Scientists cannot say exactly what causes Ice Ages, although there are a number of inter-implicated variables at play. These include atmospheric composition (greenhouse gases), slight changes in the Earth's orbit known as Milankovitch cycles, the Earth's albedo (reflectivity), changes in the location and amount of crust at different points on the Earth's surface, variations in solar output, large meteor impact, the release of methane clathrates, and supervolcanism. The short-term (40,000/100,000 year) cycles are known to be caused by variations in the Earth's orbit.
Because there is ice covering Antarctica and Greenland, we are in the middle of an Ice Age, one that began 40 million years ago.
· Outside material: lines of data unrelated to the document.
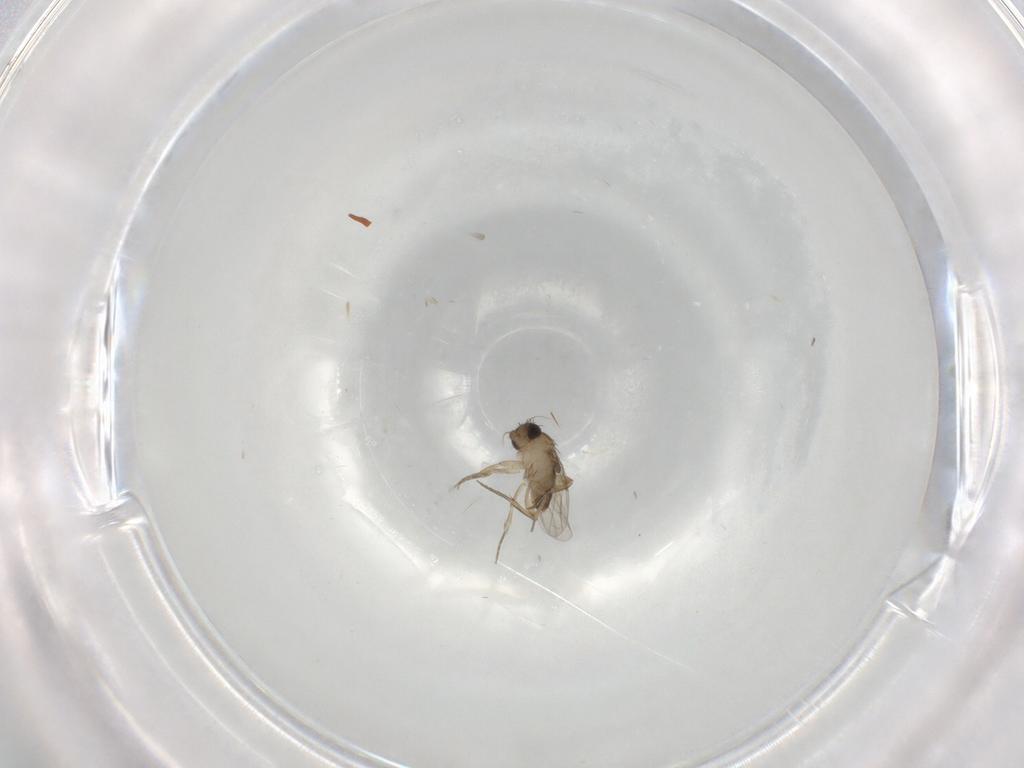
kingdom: Animalia
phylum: Arthropoda
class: Insecta
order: Diptera
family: Cecidomyiidae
Ice Ages are fairly atypical circumstances for the Earth; aside from six Ice Ages, the Earth's poles have been largely ice-free. Fossils of trees have been found at land which was just a few hundred miles from the poles at the time they lived. Ice Ages are about as rare as mass extinctions, occurring once every 100 million years or so.
The typical average global temperature when the Earth is not in an Ice Age is about 22° C (71.6° F). During an Ice Age, it dips about 10° C to an average of 12° C (53.6° F). At the poles, the temperature is far below freezing practically all the time.
During Ice Ages, large quantities of water get locked up in ice sheets, lowering the global sea level. During the most recent Ice Age, the global sea level was about 100 ft less than it is now, opening up large sections of land such as the North Sea, and connecting Papua New Guinea to the Southeast Asian mainland and Russia to Alaska via the Bering land bridge. Because of the Ice Age, our ancestors could cross over into the Americas. It would be over 10,000 years before humans who traveled to the Americas would be reunited with their distant cousins from Europe, Asia, and Africa.